Visual Analytics to Understand, Personalize, and Trust AI in Adult Education
Alex Endert, Georgia Tech
Alex Endert is an associate professor in the School of Interactive Computing at the Georgia Institute of Technology. He directs the Visual Analytics Lab, which focuses on designing and studying how interactive visual tools assist individuals in comprehending data and AI. The lab frequently tests these advancements across various domains, including intelligence analysis, cybersecurity, learning, decision-making, manufacturing safety, among others. Generous support for their work comes from sponsors including NSF, DOD, DHS, DARPA, DOE, and industry partners.

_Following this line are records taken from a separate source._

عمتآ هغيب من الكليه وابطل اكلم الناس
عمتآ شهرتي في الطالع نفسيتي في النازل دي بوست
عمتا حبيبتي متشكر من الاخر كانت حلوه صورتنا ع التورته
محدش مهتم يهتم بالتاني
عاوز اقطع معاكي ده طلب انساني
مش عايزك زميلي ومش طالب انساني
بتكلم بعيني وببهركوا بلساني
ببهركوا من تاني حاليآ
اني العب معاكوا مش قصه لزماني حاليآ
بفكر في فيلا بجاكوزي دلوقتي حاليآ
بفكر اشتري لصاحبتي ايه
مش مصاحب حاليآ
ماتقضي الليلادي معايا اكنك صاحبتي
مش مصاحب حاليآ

Endert received his Ph.D. in Computer Science from Virginia Tech in 2012. In 2013, his work on Semantic Interaction was awarded the IEEE VGTC VPG Pioneers Group Doctoral Dissertation Award, and the Virginia Tech Computer Science Best Dissertation Award. In 2018, he received a CAREER award from the National Science Foundation for his work on
visual analytics by demonstration.
Our research in AI-ALOE aims to enable individuals involved in education to better interpret, understand, and monitor the use of AI for various tasks. The goal is to support three primary user groups involved in AI-ALOE: teachers, learners, and AI researchers who develop the AI agents for various purposes. Each user group faces specific challenges as their tasks and goals differ. For example, through focus groups and iterative design practices, we have discovered that teachers are primarily interested in understanding how learners utilize the AI agents in the context of the learning goals and pedagogical structure they envision. We have developed a visualization (called VisTA) to allow teachers to track how students utilize intelligent tutors to learn specific skills. Our findings indicate that beyond simple tracking and monitoring performance, typically resulting in assigning grades, teachers are more interested in understanding learning behavior. For example, visually exploring the data in aggregate reveals gaps in knowledge across a group of learners, leading to adjustments in materials or lessons to ensure students better understand the material.

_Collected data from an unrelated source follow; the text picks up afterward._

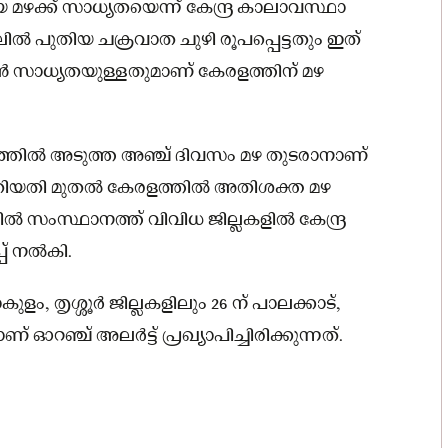
ക്ക് സാധ്യതയെന്ന് കേന്ദ്ര കാലാവസ്ഥാ
ലിൽ പുതിയ ചക്രവാത ചുഴി രൂപപ്പെട്ടതും ഇത്
കാൻ സാധ്യതയുള്ളതുമാണ് കേരളത്തിന് മഴ
ളത്തിൽ അടുത്ത അഞ്ച് ദിവസം മഴ തുടരാനാണ്
 തിയതി മുതൽ കേരളത്തിൽ അതിശക്ത മഴ
ിൽ സംസ്ഥാനത്ത് വിവിധ ജില്ലകളിൽ കേന്ദ്ര
പ് നൽകി.
ുളം, തൃശ്ശൂർ ജില്ലകളിലും 26 ന് പാലക്കാട്,
 ഓറ‍ഞ്ച് അലർട്ട് പ്രഖ്യാപിച്ചിരിക്കുന്നത്.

Our research has also enabled AI developers to test, improve, and ultimately calibrate their trust and confidence in specific AI agents prior to deployment. Specifically, we have developed visual analytic tools to illuminate errors in how LLMs auto-grade text summaries written by students. These tools (iScore and KnowledgeVis, see figures below) have revealed biases and other linguistic errors, resulting in improvements in the design of LLMs before deployment. Capabilities like this aid in ensuring the ethical deployment and use of AIs for educational purposes in AI-ALOE.